(Collection entries)
==================================================
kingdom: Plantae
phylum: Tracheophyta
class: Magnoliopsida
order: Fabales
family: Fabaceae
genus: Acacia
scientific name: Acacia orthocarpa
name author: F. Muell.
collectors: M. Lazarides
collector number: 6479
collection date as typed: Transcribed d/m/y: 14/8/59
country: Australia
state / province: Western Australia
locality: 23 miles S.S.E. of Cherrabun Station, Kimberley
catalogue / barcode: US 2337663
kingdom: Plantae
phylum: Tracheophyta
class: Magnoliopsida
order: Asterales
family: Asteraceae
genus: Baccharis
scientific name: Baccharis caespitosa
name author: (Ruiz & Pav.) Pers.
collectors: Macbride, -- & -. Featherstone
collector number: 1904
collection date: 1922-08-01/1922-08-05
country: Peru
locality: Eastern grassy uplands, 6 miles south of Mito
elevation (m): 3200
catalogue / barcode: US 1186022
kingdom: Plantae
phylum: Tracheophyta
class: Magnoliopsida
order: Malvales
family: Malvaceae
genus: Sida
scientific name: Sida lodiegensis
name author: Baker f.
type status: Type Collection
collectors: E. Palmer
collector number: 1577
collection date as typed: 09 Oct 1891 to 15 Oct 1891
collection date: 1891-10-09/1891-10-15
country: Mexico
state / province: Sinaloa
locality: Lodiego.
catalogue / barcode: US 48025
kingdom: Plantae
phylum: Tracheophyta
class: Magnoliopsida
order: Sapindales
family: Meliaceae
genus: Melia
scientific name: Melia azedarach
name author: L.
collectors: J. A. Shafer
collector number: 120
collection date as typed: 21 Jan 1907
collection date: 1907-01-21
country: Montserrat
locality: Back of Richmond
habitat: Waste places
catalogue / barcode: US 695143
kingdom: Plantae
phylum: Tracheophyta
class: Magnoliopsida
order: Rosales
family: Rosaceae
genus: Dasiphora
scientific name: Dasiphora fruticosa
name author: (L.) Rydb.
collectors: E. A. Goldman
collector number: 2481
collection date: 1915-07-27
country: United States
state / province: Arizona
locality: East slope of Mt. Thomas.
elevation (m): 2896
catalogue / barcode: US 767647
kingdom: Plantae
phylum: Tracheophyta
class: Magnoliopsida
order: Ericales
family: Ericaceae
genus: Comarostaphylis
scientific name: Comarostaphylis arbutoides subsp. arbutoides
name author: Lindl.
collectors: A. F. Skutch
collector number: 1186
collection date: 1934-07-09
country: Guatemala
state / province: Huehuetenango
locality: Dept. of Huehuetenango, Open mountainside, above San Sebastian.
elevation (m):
==================================================
WHAT YOU NEED TO DO
Gather every one of the lines above that contains the string "date", with case counting toward a match.

FULL RESPONSE
collection date as typed: Transcribed d/m/y: 14/8/59
collection date: 1922-08-01/1922-08-05
collection date as typed: 09 Oct 1891 to 15 Oct 1891
collection date: 1891-10-09/1891-10-15
collection date as typed: 21 Jan 1907
collection date: 1907-01-21
collection date: 1915-07-27
collection date: 1934-07-09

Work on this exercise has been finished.